Секретарь правления общества «Знание» и Александр сидели в кабинете. Секретарь дочитал письмо и поднял удивленные глаза на Александра:
— Может быть, там другой Александр Бибилейшвили?
— Не-ет, — покачал головой Александр, — это я. Я воевал в Мариновке и был там тяжело ранен.
— Не ранен, а убит, — поправил его секретарь.
— Да, почти так и было.
— Давай заявление.
Александр протянул ему заявление, тот нахмурился.
— Многовато — двадцать дней!
— Я прошу в счет отпуска. Там же немного отдохну. Может, встречу кого-нибудь из наших ребят…
— Хорошо, хорошо, — перебил его секретарь. — Такой случай, что отказать просто невозможно. И смотри, чтоб убрали с могильного камня твою фамилию.
— Уберут, я думаю, когда увидят меня живого.
— Чего только я не встречал в жизни, но чтоб человек ехал на собственную могилу, вижу впервые. Что ж, счастливого пути!
Такой двор сейчас можно встретить разве что в старом Батуми. Он опоясан трехэтажными террасами, которые соединены каменными лестницами. В нижнем дворе разрослась магнолия. В верхних — тенистые апельсиновые деревья и беседки, увитые виноградом.
Возле ствола магнолии стояли белые «Жигули», из-под которых виднелись чьи-то ноги. Александр копался в моторе. Усатый пожилой человек старательно протирал стекла машины мокрой тряпкой. Рядом двое соседей играли в нарды.
На верхней террасе показался лысый человек, он держал в руках две автомобильные покрышки.
— Саша, возьми мои покрышки — они совсем новые! Тебе же так далеко ехать!
— Спасибо, Джемал. Мои тоже еще ничего. Обойдусь.
Из квартиры на первом этаже вышел Темури с чемоданами в руках. На верхней террасе снова возник лысый сосед Джемал.
— Саша, и Темури с тобой едет?
— Да, едет, — ответил Александр, помогая сыну укладывать чемоданы в багажник.
Сидевшая на балконе пожилая женщина, молча наблюдавшая за сборами, наконец вмешалась в разговор:
— Напрасно ты его везешь. Неужели мы не сумеем за ним присмотреть?
— Ну что вы! Это все равно, что оставить в квартире включенную электроплитку.
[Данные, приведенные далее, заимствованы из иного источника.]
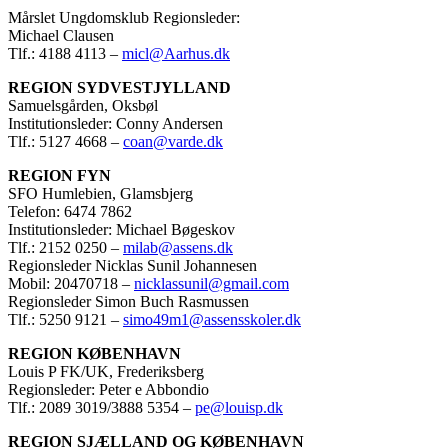
Mårslet Ungdomsklub Regionsleder:
Michael Clausen
Tlf.: 4188 4113 –
micl@Aarhus.dk
REGION SYDVESTJYLLAND
Samuelsgården, Oksbøl
Institutionsleder: Conny Andersen
Tlf.: 5127 4668 –
coan@varde.dk
REGION FYN
SFO Humlebien, Glamsbjerg
Telefon: 6474 7862
Institutionsleder: Michael Bøgeskov
Tlf.: 2152 0250 –
milab@assens.dk
Regionsleder Nicklas Sunil Johannesen
Mobil: 20470718 –
nicklassunil@gmail.com
Regionsleder Simon Buch Rasmussen
Tlf.: 5250 9121 –
simo49m1@assensskoler.dk
REGION KØBENHAVN
Louis P FK/UK, Frederiksberg
Regionsleder: Peter e Abbondio
Tlf.: 2089 3019/3888 5354 –
pe@louisp.dk
REGION SJÆLLAND OG KØBENHAVN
— Правильно делаешь, Саша, — сказал сверху Джемал. — Пусть едет. Покажешь мальчику, где мы были и что делали… Ты ведь тогда не старше него был?
— Точно такой был, — ответил за Александра один из тех, кто играл в нарды.
Из-под машины вылез весь грязный человек в пижаме. Сунул в багажник инструмент и, хлопнув рукой по крышке, воскликнул:
— Упряжка в порядке! Можешь скакать!
Подъемный кран, как пушнику, поднял белые «Жигули» и, кружа, понес вверх.